Request optimizations

We said above that the CPU always sends its request to the correct home node for that data, as determined by the SAM. The home node might contain a copy of the data in its system cache. However, the data might reside elsewhere. CHI (and CMN) provide for two optimizations in this case:

  • if the data resides in DRAM, Direct Memory Transfer (DMT) allows the memory controller to send data directly back to the requesting CPU

  • if the data resides in another CPU's cache, Direct Cache Transfer (DCT) allows that CPU to send data directly to the requesting CPU

In each case, the home node is aware of the transaction and can update its own internal state, but latency is reduced because returned data does not have to go via the home node.

DMT and DCT explain some of the traffic flows typically seen when using the CMN tools.

Distributed Virtual Memory (DVM)

In some cases it may be necessary to coordinate the management of virtual memory across the system. This involves passing specific message types (DVM) between CPUs.

DVM messages are carried in two ways:

  • a DVM message sent by a CPU is carried partly in a REQ packet (in the address field) and partly in the payload of DAT packet.

  • a DVM message received by a CPU is carried in the address field of two SNP packets.

When using CMN tracing and watchpoints, several points need to be kept in mind:

  • it is not generally possible to observe DAT data payloads. Thus the second half of outgoing DVM requests is not observable.

  • special arrangements must be made to observe both SNP packets involved in an incoming DVM request

  • in terms of standard CHI fields, DVM messages are marked as Secure, with the actual security status being indicated inside the DVM payload; this has the unfortunate consequence that DVM transactions are not observable when SPNIDEN=0 (see "Security and Observability" above).

Credits, retries and the CBusy indicator

The CMN has multiple flow-control and backpressure mechanisms to avoid it being overloaded with requests.

Firstly, there is a credit-based scheme. A requrester may only send a request if it has a credit. It cannot queue up an arbitrary number of requests. The CHI protocol documents how credits are consumed and returned.

Secondly, a responder (such as a home node) may respond indicating that it cannot immediately process the request, and that it must be later retried when a credit is available. At this point the requester has lost a credit and may not immediately retry the request. Subsequently, when the responder has capacity, it awards the requester a credit which (in this case) guarantees the responder can process the request this time. The requester retries the request, this time with the CHI field "allowretry=0". The responder is obliged to honor the request this time.

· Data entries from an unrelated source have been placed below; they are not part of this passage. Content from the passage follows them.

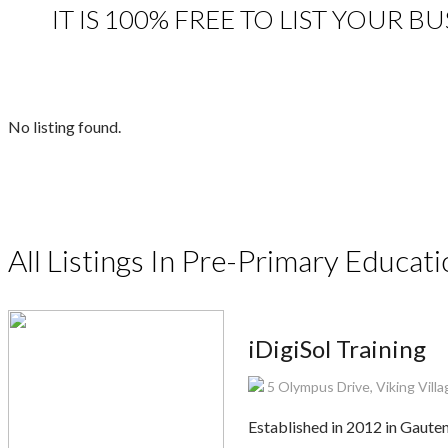
IT IS 100% FREE TO LIST YOUR 
No listing found.
All Listings In Pre-Primary Educat
iDigiSol Training
5 Olympus Drive, Viking Vill
Established in 2012 in Gauten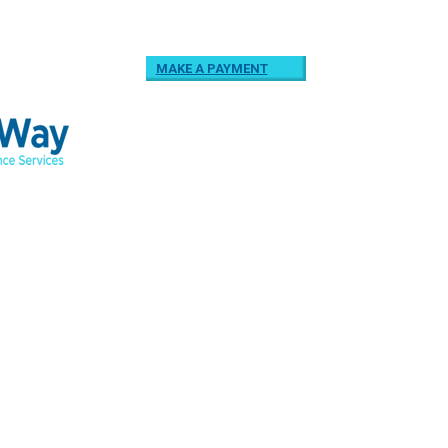
MAKE A PAYMENT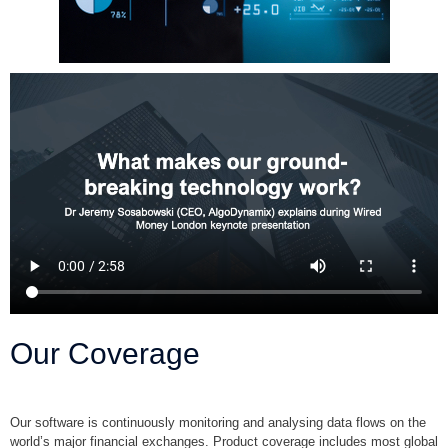
Our Coverage
Our software is continuously monitoring and analysing data flows on the
world’s major financial exchanges. Product coverage includes most global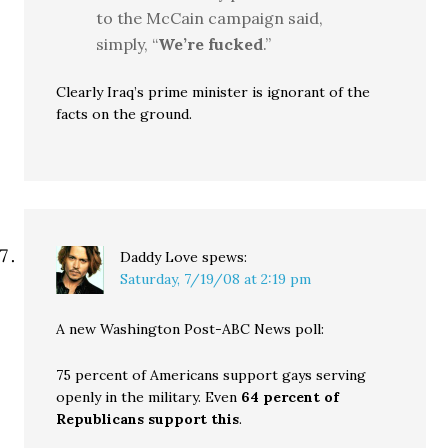
to the McCain campaign said,
simply, “
We’re fucked
.”
Clearly Iraq’s prime minister is ignorant of the
facts on the ground.
Daddy Love
spews:
Saturday, 7/19/08 at 2:19 pm
A new Washington Post-ABC News poll:
75 percent of Americans support gays serving
openly in the military. Even
64 percent of
Republicans support this
.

Retries may indicate CMN congestion, and can be observed by the CMN tools.

(Note that a specific type of request - PrefetchTgt - is always issued with allowretry=0. So, to filter retried requests the rule is "allowretry == 0 AND opcode != PrefetchTgt".)

Lastly, a responder may indicate using the CBusy flag that it is experiencing high load and a requester may wish to throttle back its rate of requests.